INFORMATION SUPPLIED: Begin

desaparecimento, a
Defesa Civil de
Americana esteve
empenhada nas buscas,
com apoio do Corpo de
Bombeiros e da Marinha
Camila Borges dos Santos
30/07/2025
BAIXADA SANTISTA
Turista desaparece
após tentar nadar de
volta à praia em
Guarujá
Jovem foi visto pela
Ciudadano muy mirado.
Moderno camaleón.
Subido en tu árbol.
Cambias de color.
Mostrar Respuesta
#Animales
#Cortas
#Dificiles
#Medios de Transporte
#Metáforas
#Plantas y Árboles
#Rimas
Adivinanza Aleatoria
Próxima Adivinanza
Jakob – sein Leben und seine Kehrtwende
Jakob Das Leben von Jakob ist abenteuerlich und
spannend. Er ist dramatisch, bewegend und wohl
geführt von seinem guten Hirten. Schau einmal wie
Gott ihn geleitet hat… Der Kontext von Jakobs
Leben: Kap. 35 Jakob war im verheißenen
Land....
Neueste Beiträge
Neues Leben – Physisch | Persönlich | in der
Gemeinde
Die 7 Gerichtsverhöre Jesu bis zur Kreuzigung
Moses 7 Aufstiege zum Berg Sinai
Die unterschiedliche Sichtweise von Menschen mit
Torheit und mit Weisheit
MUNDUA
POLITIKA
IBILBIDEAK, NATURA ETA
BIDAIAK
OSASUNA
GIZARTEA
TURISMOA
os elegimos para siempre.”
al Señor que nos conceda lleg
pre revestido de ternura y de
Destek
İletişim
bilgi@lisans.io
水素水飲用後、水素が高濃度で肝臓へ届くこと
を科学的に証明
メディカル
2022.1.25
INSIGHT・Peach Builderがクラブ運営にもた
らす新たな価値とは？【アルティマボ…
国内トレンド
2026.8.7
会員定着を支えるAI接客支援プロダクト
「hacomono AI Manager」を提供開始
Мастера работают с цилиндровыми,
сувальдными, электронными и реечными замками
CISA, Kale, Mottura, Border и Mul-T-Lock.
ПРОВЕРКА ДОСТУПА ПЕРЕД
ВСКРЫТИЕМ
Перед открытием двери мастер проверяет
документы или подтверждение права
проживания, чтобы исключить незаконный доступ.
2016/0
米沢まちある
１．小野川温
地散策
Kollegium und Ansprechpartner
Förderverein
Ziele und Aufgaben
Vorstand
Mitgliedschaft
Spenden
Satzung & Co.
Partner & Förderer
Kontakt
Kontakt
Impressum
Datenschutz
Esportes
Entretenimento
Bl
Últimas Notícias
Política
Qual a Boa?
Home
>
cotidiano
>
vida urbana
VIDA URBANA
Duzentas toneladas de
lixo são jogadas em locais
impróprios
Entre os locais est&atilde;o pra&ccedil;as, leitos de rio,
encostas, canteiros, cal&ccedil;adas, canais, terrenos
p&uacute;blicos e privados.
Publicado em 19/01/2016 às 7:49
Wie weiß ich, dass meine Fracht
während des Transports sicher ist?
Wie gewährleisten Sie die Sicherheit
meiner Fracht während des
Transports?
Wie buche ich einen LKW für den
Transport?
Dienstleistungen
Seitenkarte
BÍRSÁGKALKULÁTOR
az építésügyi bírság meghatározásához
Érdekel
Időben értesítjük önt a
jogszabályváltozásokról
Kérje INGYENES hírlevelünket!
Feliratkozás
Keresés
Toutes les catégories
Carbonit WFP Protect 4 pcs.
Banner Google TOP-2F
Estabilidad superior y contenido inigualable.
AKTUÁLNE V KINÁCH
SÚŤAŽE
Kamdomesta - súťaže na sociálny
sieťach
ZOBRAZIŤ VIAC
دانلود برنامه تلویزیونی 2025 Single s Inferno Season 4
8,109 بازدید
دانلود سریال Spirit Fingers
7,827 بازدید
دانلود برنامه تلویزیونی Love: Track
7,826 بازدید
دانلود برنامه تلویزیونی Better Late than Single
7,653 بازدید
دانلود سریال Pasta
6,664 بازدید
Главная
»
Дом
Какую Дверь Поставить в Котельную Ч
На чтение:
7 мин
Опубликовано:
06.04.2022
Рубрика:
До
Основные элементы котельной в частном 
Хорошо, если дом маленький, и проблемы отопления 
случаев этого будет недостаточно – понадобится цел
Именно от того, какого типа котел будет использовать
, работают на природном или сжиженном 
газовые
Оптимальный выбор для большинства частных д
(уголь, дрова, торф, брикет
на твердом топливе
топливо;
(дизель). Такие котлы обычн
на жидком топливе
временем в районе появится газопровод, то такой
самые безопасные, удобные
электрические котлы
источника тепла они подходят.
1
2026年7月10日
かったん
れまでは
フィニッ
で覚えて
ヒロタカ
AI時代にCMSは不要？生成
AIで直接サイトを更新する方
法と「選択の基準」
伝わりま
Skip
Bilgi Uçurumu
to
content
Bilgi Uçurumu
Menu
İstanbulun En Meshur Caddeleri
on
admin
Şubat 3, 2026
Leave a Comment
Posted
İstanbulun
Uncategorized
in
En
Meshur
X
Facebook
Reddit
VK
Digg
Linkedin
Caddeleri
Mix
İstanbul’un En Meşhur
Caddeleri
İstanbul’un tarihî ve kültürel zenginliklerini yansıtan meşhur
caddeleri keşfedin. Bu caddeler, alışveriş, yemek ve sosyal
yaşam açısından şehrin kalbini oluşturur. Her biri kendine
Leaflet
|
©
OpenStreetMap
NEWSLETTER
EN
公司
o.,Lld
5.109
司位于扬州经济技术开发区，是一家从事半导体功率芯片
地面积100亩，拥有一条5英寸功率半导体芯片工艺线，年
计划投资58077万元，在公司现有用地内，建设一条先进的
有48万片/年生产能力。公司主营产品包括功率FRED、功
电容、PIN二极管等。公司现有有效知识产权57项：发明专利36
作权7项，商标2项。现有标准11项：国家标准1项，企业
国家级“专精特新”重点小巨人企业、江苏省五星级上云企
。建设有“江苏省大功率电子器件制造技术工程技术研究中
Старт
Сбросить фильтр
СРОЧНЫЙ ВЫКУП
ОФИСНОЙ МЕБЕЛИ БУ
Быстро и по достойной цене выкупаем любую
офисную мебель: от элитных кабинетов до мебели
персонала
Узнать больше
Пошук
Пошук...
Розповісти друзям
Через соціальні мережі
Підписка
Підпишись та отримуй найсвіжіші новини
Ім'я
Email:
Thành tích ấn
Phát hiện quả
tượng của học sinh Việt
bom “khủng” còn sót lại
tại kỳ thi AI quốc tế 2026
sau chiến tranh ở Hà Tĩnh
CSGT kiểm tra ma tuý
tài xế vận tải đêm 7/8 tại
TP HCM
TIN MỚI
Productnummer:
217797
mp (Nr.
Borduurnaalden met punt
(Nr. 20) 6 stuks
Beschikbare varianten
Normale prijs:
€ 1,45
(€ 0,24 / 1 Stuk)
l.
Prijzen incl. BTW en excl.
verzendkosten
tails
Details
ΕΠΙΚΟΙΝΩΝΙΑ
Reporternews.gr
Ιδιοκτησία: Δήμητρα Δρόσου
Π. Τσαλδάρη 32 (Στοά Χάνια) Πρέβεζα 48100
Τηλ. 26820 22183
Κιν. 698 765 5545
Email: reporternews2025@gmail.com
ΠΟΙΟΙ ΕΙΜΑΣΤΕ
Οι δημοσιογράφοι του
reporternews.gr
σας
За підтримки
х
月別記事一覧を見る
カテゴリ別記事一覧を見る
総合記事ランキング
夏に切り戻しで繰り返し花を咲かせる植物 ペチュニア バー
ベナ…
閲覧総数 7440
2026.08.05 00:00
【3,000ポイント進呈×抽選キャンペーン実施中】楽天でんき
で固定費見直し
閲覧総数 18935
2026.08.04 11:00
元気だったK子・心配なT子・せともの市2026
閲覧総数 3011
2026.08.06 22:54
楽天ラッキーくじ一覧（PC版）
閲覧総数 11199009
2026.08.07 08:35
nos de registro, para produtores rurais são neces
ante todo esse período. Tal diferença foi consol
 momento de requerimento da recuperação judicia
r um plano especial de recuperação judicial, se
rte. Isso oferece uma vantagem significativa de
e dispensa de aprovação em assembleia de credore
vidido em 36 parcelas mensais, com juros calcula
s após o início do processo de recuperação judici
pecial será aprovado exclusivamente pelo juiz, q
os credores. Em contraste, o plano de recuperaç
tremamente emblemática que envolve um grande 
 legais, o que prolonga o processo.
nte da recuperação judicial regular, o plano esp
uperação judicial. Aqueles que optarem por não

INFORMATION SUPPLIED: End

What do the records say from their first line through the line containing "Moderno camaleón.", both included? Output those lines verbatim.

PROBLEM SOLUTION:
desaparecimento, a
Defesa Civil de
Americana esteve
empenhada nas buscas,
com apoio do Corpo de
Bombeiros e da Marinha
Camila Borges dos Santos
30/07/2025
BAIXADA SANTISTA
Turista desaparece
após tentar nadar de
volta à praia em
Guarujá
Jovem foi visto pela
Ciudadano muy mirado.
Moderno camaleón.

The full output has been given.